### [Required work]
Report each line of the entries that includes "verdi" by copying it.

[Records excerpted from a collection]
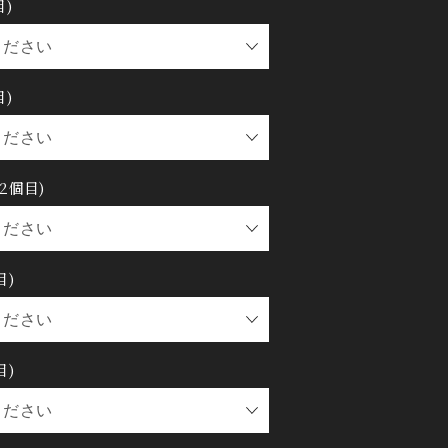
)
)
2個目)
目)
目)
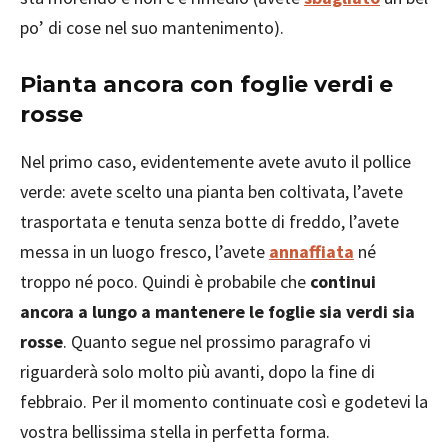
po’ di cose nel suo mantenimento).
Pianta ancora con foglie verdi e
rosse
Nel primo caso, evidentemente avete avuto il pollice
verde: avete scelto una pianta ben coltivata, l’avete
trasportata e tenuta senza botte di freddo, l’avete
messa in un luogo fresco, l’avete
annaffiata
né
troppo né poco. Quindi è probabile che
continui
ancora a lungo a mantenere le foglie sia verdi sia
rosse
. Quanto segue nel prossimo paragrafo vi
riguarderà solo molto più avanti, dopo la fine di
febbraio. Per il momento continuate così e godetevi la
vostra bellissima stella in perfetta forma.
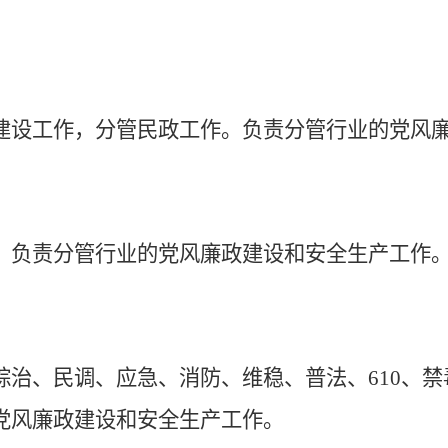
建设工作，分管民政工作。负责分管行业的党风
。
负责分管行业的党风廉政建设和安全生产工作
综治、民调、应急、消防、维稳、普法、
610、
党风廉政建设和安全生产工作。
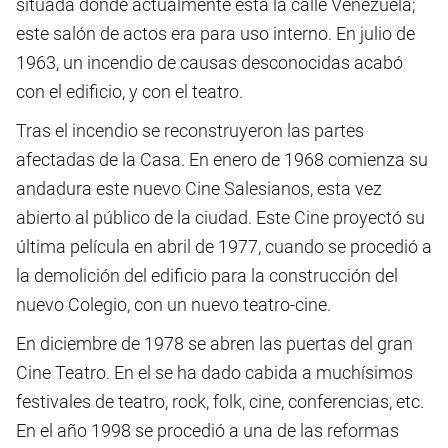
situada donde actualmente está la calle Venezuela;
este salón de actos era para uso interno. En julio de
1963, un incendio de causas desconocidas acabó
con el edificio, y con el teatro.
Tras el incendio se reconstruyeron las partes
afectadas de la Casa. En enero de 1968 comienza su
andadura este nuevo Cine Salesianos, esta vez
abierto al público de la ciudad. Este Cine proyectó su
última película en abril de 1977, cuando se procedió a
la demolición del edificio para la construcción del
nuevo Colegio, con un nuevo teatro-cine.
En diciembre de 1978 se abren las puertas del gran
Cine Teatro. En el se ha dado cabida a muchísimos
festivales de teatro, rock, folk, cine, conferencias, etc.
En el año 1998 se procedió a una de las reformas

### [Solution]
Pianta ancora con foglie verdi e
ancora a lungo a mantenere le foglie sia verdi sia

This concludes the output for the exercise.